##### Provided passage #####
One of the lessons -- Tom, this is Ed, one of the lessons I had taken from this as someone who comes out of real estate into the gaming sector is how much time and moreover, expense is associated with establishing a company within the gaming space. And one of the lessons I take from it is, again, how barriered a business this is. This is not a business any real estate owner can simply hang a shingle on and say that they are in given the licensing requirements, even on a REIT. And those will, as David says, continue to be a cost item for us in the very early part of 2018.

T
Thomas Allen
analyst

I'm sure you loved them calling up your high school and asking for your transcripts in order to get a license. And so final question. Recognizing that your rent is well covered, but you obviously own some properties in Atlantic City, how are you thinking about the new supply coming into that market? And because -- both just from past experience as well as in terms of your rent coverage?

J
John W. Payne
executive

Yes, Tom, this is John Payne. Obviously, there's -- the Hard Rock is going to open up their facility. I think they're shooting for the summer. And I won't predict, and you can ask others about what's going to happen with the old Revel and when does that happen -- when does that open or not. Obviously, Atlantic City has gone through quite a bit of change. We feel good about the positioning of the 2 properties that we have at -- in center field or center Boardwalk, if you want to put that. Obviously, in a market like this that adds new supply, there usually is an impact to the current businesses, and we think they'll have -- the current businesses will have some impact. But we've got a great operator that's been through this before. They operate 2 assets that we own the real estate on and we think they'll do an excellent job of their plans to continue to build loyalty with their customers. And then the final piece will be, because Atlantic City has not had new supply in the market, adding new supply that will be a little bit different, because I think the Hard Rock's going to build a world-class facility with a lot of entertainment, that could bring back some customers that have left that market. And with the 2 assets that are next to the Hard Rock, that we own the real estate on that Caesars manage, there should be some foot traffic that ends up being positive to the Caesars properties, in particular, during the summer. So that would be my thoughts on Atlantic City.
##### Extracted entries #####
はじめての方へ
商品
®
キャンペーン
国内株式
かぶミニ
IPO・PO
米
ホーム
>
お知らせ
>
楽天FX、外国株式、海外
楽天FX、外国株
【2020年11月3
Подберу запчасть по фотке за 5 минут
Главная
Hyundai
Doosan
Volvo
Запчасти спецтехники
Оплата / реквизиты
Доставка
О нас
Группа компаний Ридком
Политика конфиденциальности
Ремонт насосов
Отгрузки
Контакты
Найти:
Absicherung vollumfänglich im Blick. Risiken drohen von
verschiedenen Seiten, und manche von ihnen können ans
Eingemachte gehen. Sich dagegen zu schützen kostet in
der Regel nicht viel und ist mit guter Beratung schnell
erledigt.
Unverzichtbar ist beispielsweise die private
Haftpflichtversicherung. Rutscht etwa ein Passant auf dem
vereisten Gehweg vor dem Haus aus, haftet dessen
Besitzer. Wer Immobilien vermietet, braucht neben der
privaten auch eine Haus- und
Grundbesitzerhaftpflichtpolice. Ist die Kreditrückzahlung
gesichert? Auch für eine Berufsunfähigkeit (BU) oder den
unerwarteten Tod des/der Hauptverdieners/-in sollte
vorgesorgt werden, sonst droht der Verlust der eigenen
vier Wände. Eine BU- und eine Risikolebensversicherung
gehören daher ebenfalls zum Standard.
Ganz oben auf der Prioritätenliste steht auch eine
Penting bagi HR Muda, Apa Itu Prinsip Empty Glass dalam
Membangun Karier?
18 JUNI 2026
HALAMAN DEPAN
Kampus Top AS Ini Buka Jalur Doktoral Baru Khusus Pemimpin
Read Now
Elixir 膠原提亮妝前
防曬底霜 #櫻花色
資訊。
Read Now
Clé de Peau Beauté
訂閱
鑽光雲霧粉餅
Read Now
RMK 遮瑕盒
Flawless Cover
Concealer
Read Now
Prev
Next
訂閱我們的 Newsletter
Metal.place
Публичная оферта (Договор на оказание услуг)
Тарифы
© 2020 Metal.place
#####
**About this exercise:** Set down the stretch of the transcript from "I'm sure you" through "your rent coverage?", copying it word for word.

**Response for this exercise:**
I'm sure you loved them calling up your high school and asking for your transcripts in order to get a license. And so final question. Recognizing that your rent is well covered, but you obviously own some properties in Atlantic City, how are you thinking about the new supply coming into that market? And because -- both just from past experience as well as in terms of your rent coverage?